PHILIP LIM
Mon père, François Lim, tenait un studio de portrait au 309 route Royale à Rose-Hill entre 1938 et 1950. En 1951, sans doute lassé de la photographie commerciale et des photos d’identité, il transforma le Hollywood Studio en Hollywood Sweet Home, un restaurant où on pouvait se délecter des mets chinois, indien et mauricien. Doté d’une vingtaine de tables, ce restaurant d’un genre nouveau à Rose-Hill avait même reçu la visite, lors de son inauguration, du gouverneur colonial, Sir Hilary Blood.
Le tout Rose Hill fréquentait l’établissement. On pouvait y rencontrer des cinéphiles, des employés de bureau, des journalistes, des écrivains et des étudiants subissant des fringales irrésistibles.
Un ami de mon père, René Noyau, connu aussi sous le nom de plume de Jean Érenne, venait souvent s’y restaurer. Il était journaliste et écrivain. Je me souviens de sa silhouette mince, de ses habits couleur d’ardoise foncé ou noir, de son faciès, avec ses pommettes saillantes, comme du bois d’ébène sculpté, le regard un peu triste de celui qui, conscient des injustices, est prêt à se battre, sinon à se rebeller. Tout ça lui conférait une apparence plus grande que nature.
Très généreux de son temps, René nous aidait maintes fois dans la rédaction de nos notices publicitaires. On le rejoignait fréquemment à sa table quand il venait au restaurant. Il nous conta ses voyages en Europe; ses visites dans des galeries et des musées et surtout ses rencontres avec les peintres et les intellectuels connus. De toutes ces rencontres, celles avec le jeune parlementaire Léopold Sédar Senghor et avec Madeleine Rousseau vont le marquer pendant très longtemps.
Un jour, je lui racontai l’histoire suivante : en tant que photographes, mon père et moi travaillions les portraits en noir et blanc, l’accès à la photographie en couleur étant plus dispendieux à l’époque. Dans nos prises de vues, nous essayons, sans être les émules inconditionnels d’Ansel Adams ou d’Edward Weston, de respecter les tonalités, la texture, le volume et le rapport d’éclairage. Certains clients arrivaient et nous demandaient : « Fais-moi pas trop noir, Philip ! » René eut un haut-le-corps. Son regard s’assombrit. Et il nous raconta que son grand-père était un Africain et sa grand-mère une Malgache. Il était fier de sa négritude, voire de son « africanité ».
Au début, je ne comprenais pas trop cet engouement pour les carnations claires.

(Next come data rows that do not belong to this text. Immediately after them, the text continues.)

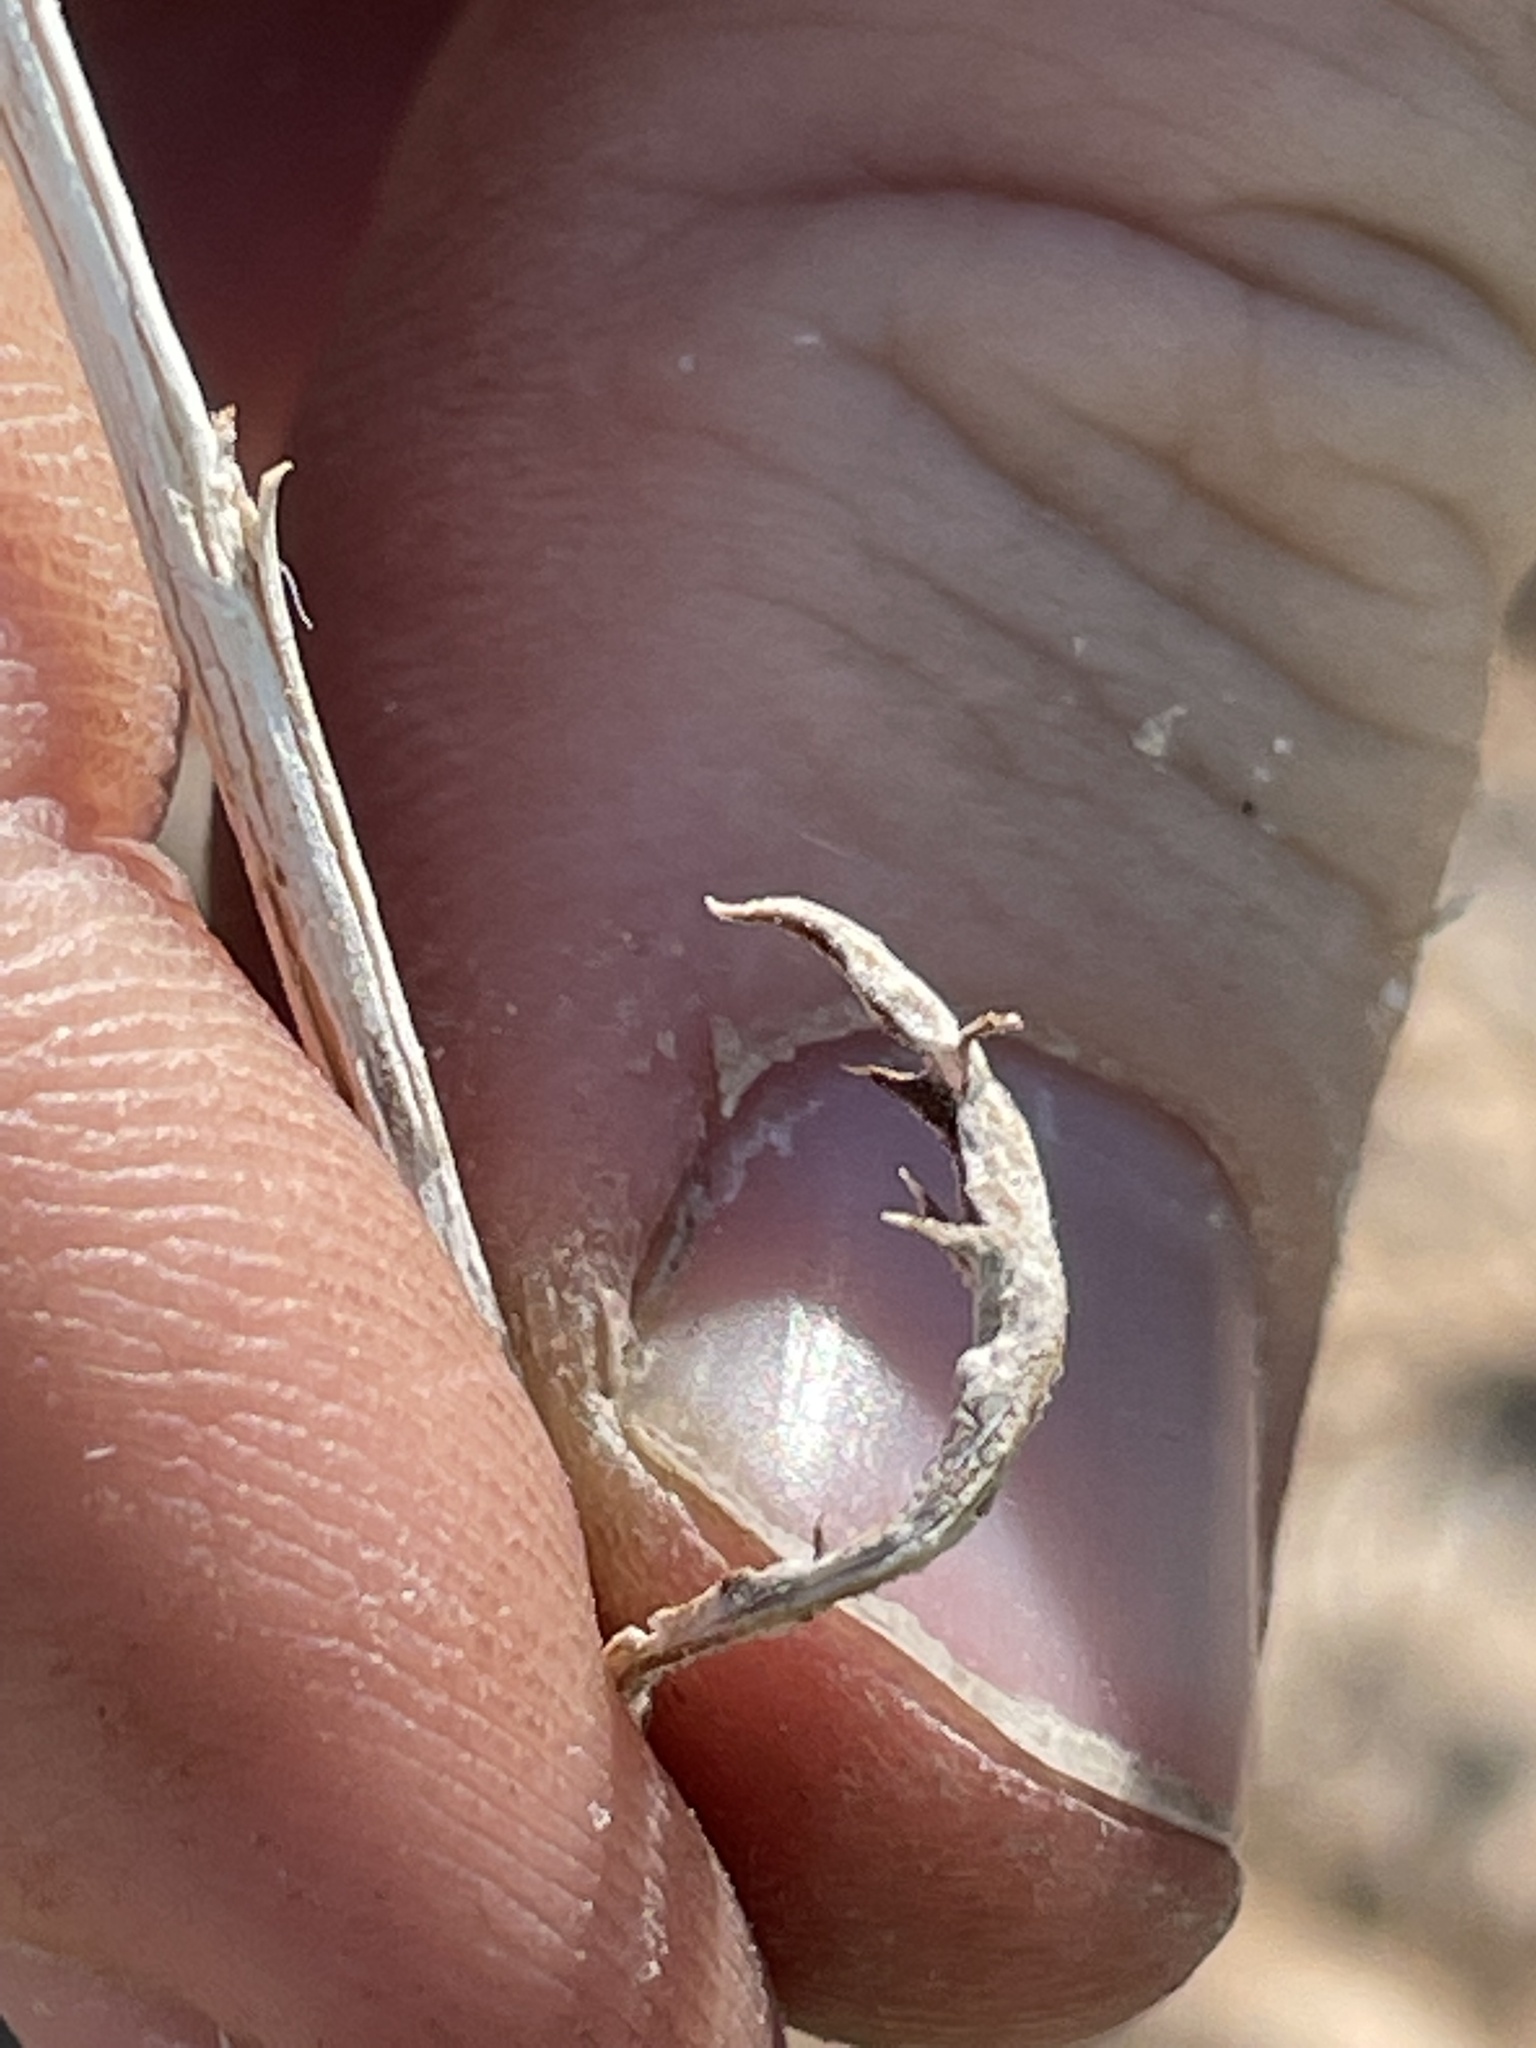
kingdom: Plantae
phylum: Tracheophyta
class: Magnoliopsida
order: Asterales
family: Asteraceae
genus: Xylorhiza
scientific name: Xylorhiza tortifolia
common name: Hurt-leaf woody-aster
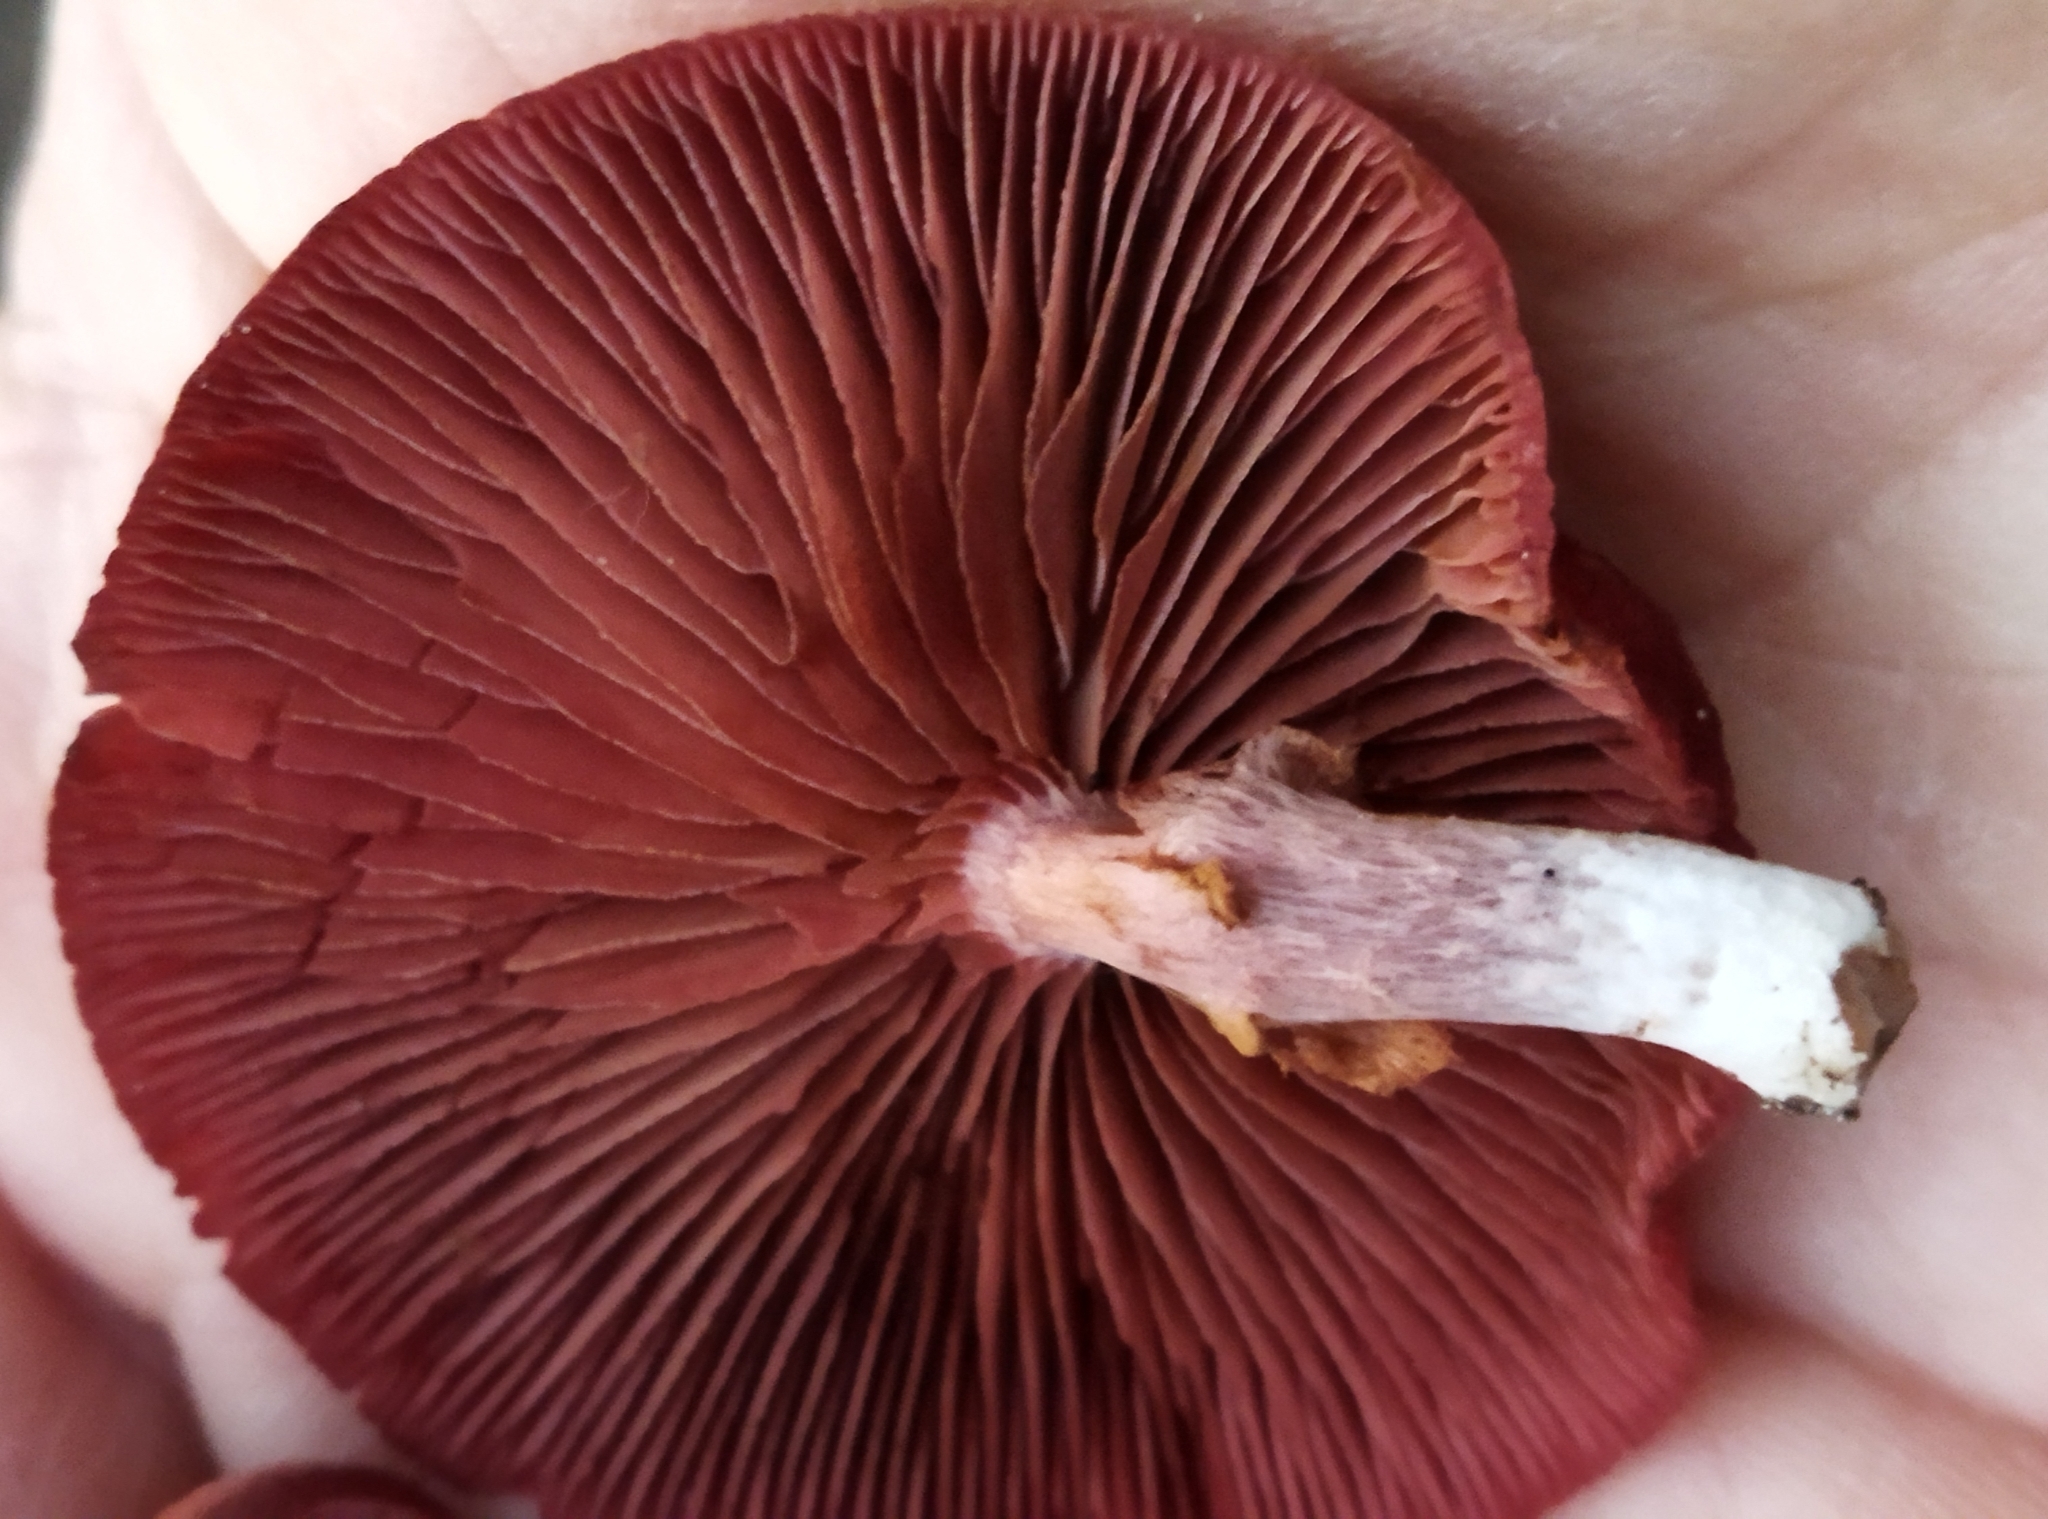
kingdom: Fungi
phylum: Basidiomycota
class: Agaricomycetes
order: Agaricales
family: Tubariaceae
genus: Tubaria
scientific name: Tubaria rufofulva
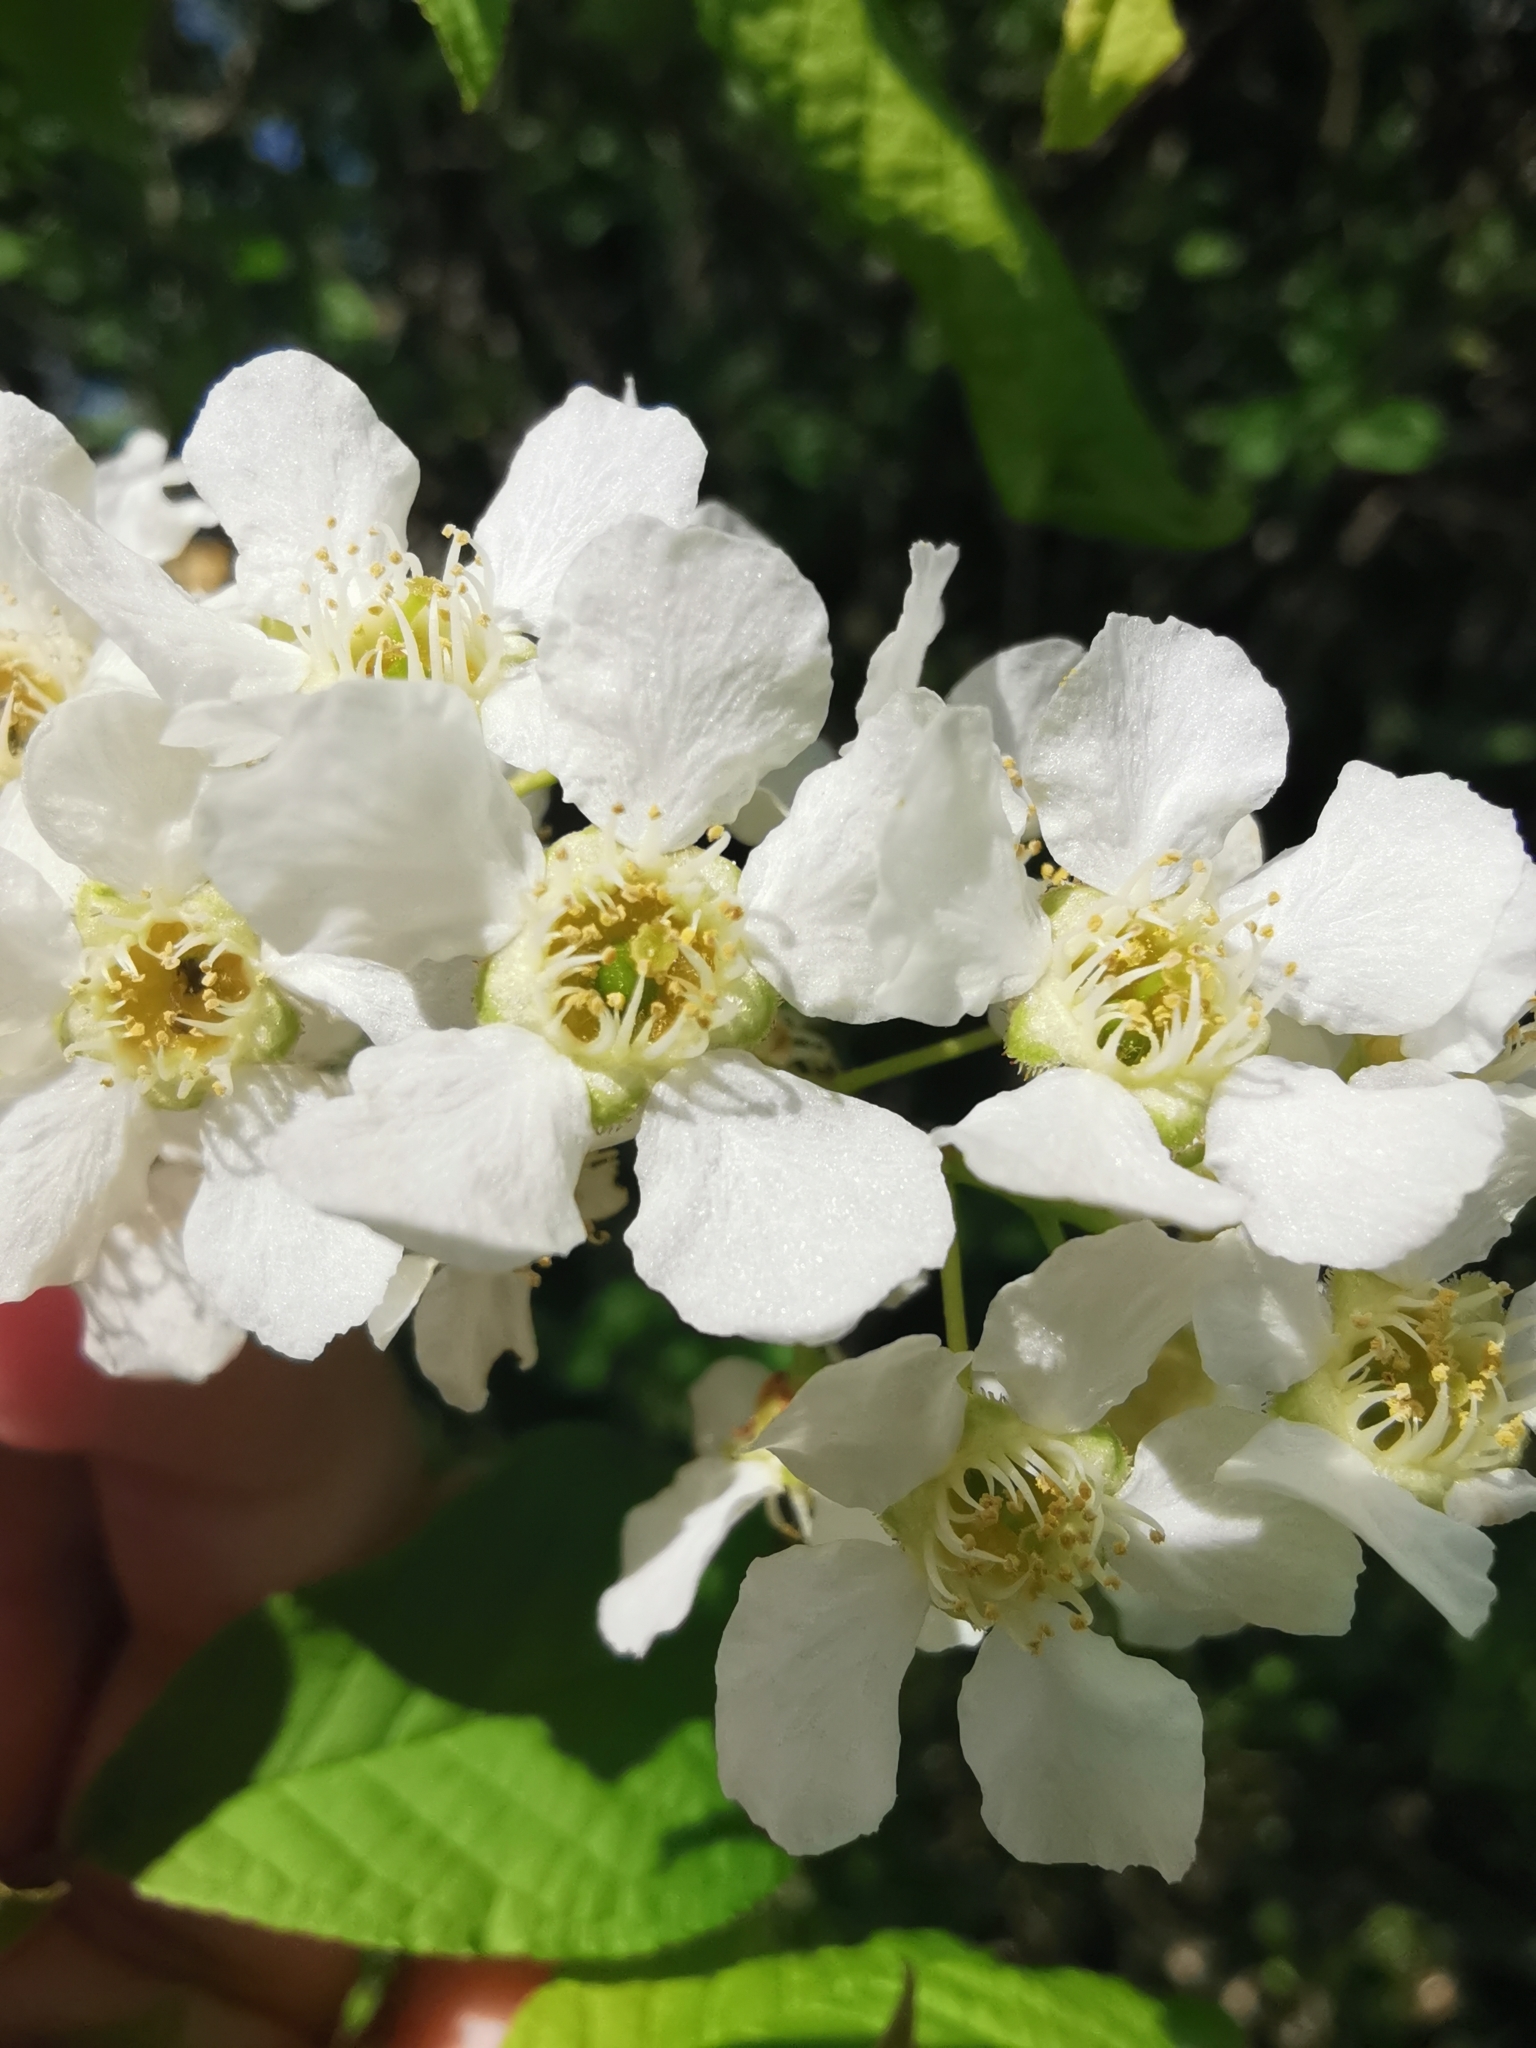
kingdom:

J’ai appris, plus tard, que dans certaines familles métisses, il arrivait que certains enfants, selon les lois de Mendel, avaient la carnation plus claire. Ce fait était tout à fait normal mais la chose aberrante est le fait que ces enfants aux teintes plus claires étaient mieux adulés par le reste de la famille que ceux ou celles qui avaient les teintes plus foncées !
En mars 1968, quelques jours avant la proclamation de l’indépendance, je me promenai, appareil photo en bandoulière, dans les environs de la rue Dumas à Port-Louis. En passant devant la grande baie vitrée du journal Advance, je vis une scène fébrile : tout près des rotatives, Marcel Cabon, Aunuth Beejadhur et d’autres collègues s’affairaient à peaufiner l’édition spéciale pour l’indépendance de l’île.
Je continuais mon chemin sur le côté droit du trottoir quand une porte s’ouvrit et j’arrivai face à face avec mon ami, René Noyau. Je ne l’avais pas vu depuis un certain temps. Après les salutations d’usage, il me toisa du regard et me demanda ce que je faisais. Je lui expliquai ma démarche photographique et ce que j’espérais en tirer. Quand j’eus terminé, il me regarda droit dans les yeux et déclara : « Le beau n’existe pas ! » Sur le coup, j’étais étonné et ne compris pas ce qu’il voulait dire, même après plusieurs années écoulées. J’ai découvert plus tard qu’une des raisons de mon incompréhension est le fait que j’avais quitté René subitement, sollicité par un éphémère rayon de soleil sur une façade, sans dire au revoir et sans savoir qu’il y avait une deuxième partie à l’aphorisme qu’il emprunte : « Le beau n’existe pas sinon dans l’œil de celui qui regarde ».